Especially useful: when I’m out on a hike and there’s only a POI every couple of miles I make sure it’s on the map. (I take a geotagged photo and when I have a spare minute later, I add it) Popular hiking apps show these POIs, so this reaches far more people than making sure every company sharing an office building is mapped.
I also enjoy using OSM data to answer questions like “where is the nearest X” (e.g. water_park) so personally I find rare POIs more valuable and interesting than common ones.
I had a look at the corporate contribution pages, and TomTom state they do POI edits if they get map feedback about it, while Expedia say they wish to contribute to the hotel POIs
In addition there’s Overture with 60M POIs? Why they went with the Meta and Facebook dataset is discussed here, one aspect being that you can’t know how recent POIs are
Hopefully the latter can get more adoption via Organic Maps that seems to be willing to implement check_date, so one small step towards making the places dataset as usable as the road network…
(Yes, I know # of POIs is not a quality metric, just for reference)

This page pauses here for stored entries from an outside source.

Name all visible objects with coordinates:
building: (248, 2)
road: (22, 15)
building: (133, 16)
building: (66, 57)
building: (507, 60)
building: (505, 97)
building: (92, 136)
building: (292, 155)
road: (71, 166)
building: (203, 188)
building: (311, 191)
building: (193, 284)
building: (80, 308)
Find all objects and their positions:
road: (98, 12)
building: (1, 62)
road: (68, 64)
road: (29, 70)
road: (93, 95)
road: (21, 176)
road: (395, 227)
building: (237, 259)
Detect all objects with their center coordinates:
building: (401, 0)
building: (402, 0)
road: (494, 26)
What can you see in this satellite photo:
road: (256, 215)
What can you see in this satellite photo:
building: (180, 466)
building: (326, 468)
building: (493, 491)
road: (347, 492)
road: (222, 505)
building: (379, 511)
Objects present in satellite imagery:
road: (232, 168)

That is definitely good news that All The Places can be used as a source for OSM!
I see they have 4.7M POI points, how many do OSM have for common POI categories (not amenities like toilets etc., where OSM is far better than any other source?)

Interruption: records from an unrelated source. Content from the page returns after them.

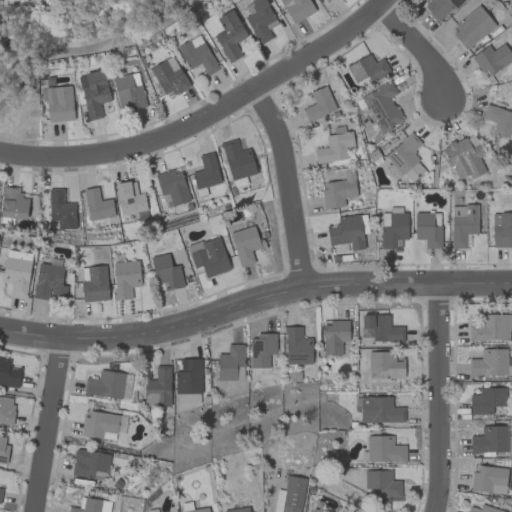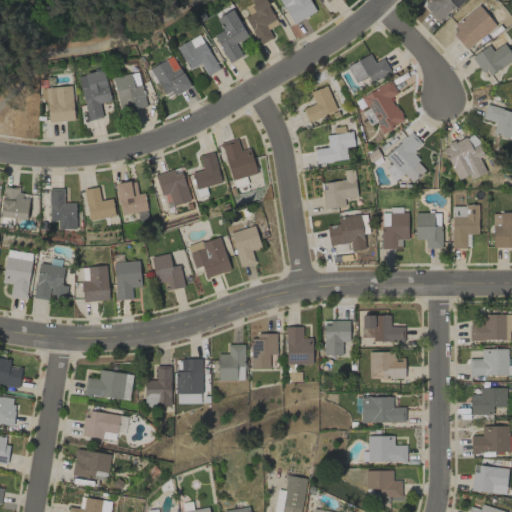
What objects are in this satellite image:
building: (325, 0)
building: (440, 7)
building: (297, 9)
building: (260, 20)
building: (472, 27)
building: (229, 35)
park: (66, 42)
road: (95, 46)
road: (419, 51)
building: (196, 54)
building: (492, 58)
building: (367, 69)
building: (168, 77)
building: (128, 91)
building: (93, 92)
building: (59, 103)
building: (319, 104)
road: (206, 117)
building: (499, 120)
building: (334, 146)
building: (464, 158)
building: (237, 159)
building: (404, 159)
building: (206, 171)
road: (286, 184)
building: (172, 185)
building: (338, 190)
building: (129, 197)
building: (13, 203)
building: (97, 204)
building: (61, 209)
building: (462, 224)
building: (428, 228)
building: (393, 229)
building: (501, 229)
building: (347, 232)
building: (244, 244)
building: (208, 256)
building: (166, 271)
building: (16, 272)
building: (125, 278)
building: (49, 282)
building: (93, 283)
road: (253, 299)
building: (491, 327)
building: (380, 328)
building: (334, 336)
building: (297, 346)
building: (261, 349)
building: (231, 363)
building: (490, 363)
building: (384, 365)
building: (8, 373)
building: (188, 381)
building: (108, 385)
building: (158, 387)
road: (438, 398)
building: (486, 400)
building: (6, 409)
building: (379, 410)
building: (100, 424)
road: (48, 425)
building: (489, 440)
building: (3, 450)
building: (382, 450)
building: (88, 462)
building: (488, 479)
building: (382, 482)
building: (0, 492)
building: (292, 494)
building: (90, 505)
building: (238, 509)
building: (483, 509)
building: (197, 510)
building: (319, 510)
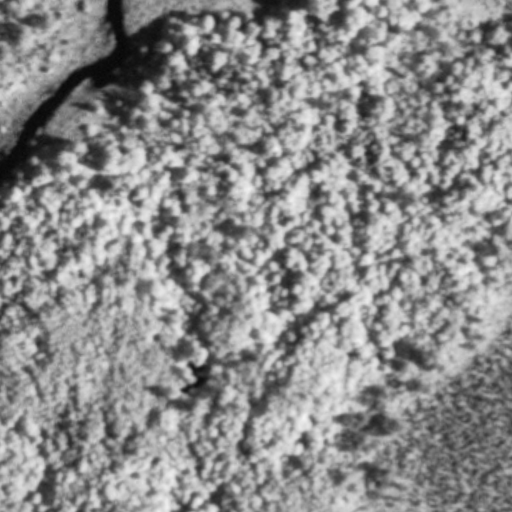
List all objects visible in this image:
river: (67, 81)
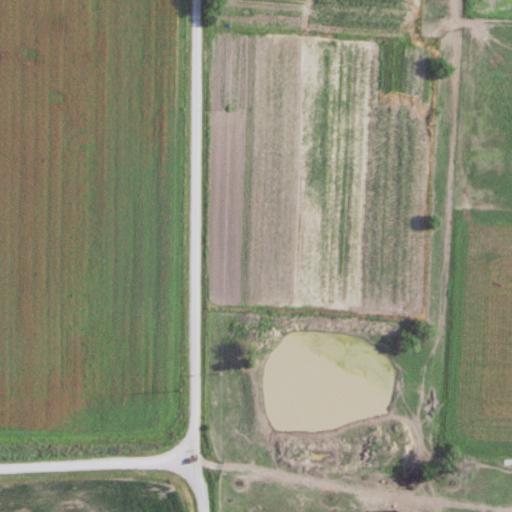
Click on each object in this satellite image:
road: (196, 231)
road: (448, 231)
road: (355, 460)
road: (99, 464)
road: (204, 486)
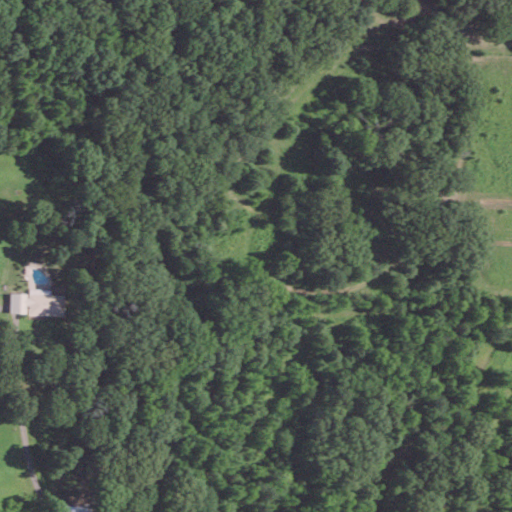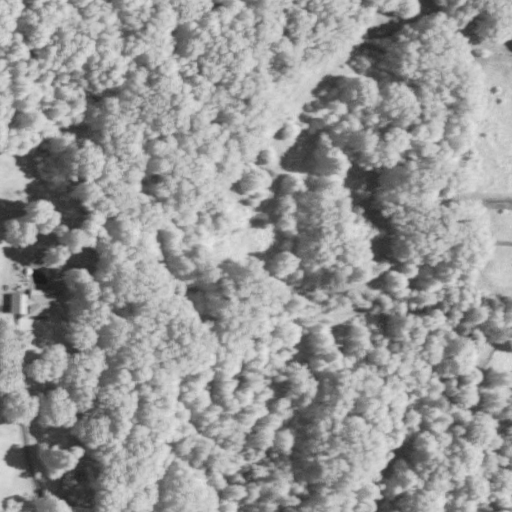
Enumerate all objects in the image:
building: (35, 302)
road: (13, 371)
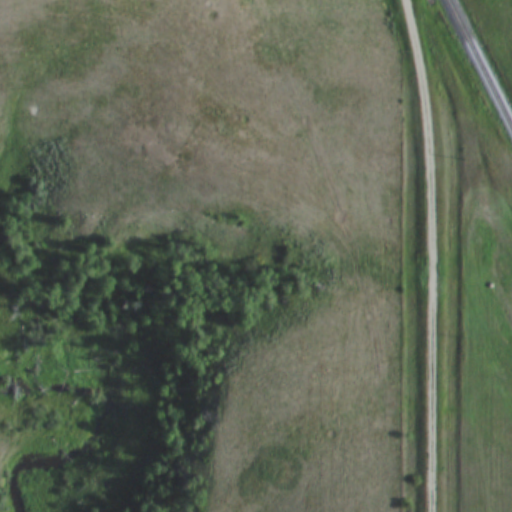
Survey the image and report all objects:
railway: (479, 64)
road: (431, 254)
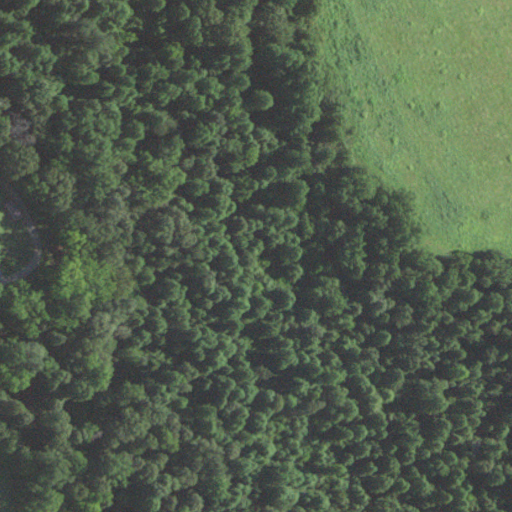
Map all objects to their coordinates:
crop: (424, 119)
road: (32, 234)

Yes, number of POI points is not a quality indicator in itself, and yes Overture is also quite bad quality in my own neighborhood because I have done a good job of cleaning up the stale OSM data
But in places where there are less OSM contributors (e.g., “most” of the world), Overture will likely be better as OSM is often an almost blank slate… And given the usage of corporates, it will likely improve over time also in the places OSM has the upper hand today?
That is why I’m asking this question – are there anything that can be done to change that such that OSM POI data is not just a curiosity for people liking open data apps and niche use cases like hiking, in contrast to the road dataset which is widely used
(a) that is not true (at least not all data) and (b) the LWG have not said that,.as I said previously here.
A flippant answer might be “rouse yourself from behind your computer keyboard and start surveying”?
More seriously - there will always be different sources of different quality data available. We know that if you do random scraping you end up with data of questionable quality. See this earlier thread for chapter and verse on that.
To see what corporates have available to contribute, see for example here. Selecting 75% confidence and looking at the two data releases there shows that it is getting better (they’ve noted that “Max Car Care Limited” does not operate from the north transept of York Minster, but still the majority of the POIs shown there are “obviously wrong” in some way, even in the latest data release.
If there genuinely is no local surveyed data, then consumers have no choice but to go with whatever other people might have guessed at, but much of that will be wrong - it’s just quite literally “better than nothing”.
The LWG position statement relies on the principle that raw facts don’t enjoy copyright protection. To the extent that database rights protect raw facts, they describe a common and relevant situation in which database rights don’t apply either. But a map isn’t just a rote list of raw facts; the facts are selected and presented in a certain manner similar to how OSM presents its data. So if you copy the information into OSM such that that part of OSM looks much more like the shopping center map, you’d be taking on more risk.
On the other hand, I happen to own a map that lists all the addresses and emergency phone numbers for the highway patrol of that region. If I publish a spreadsheet of these numbers, that’s a very different presentation of the same raw facts. Hope that helps to understand the distinction, even if it isn’t very precise and definitive.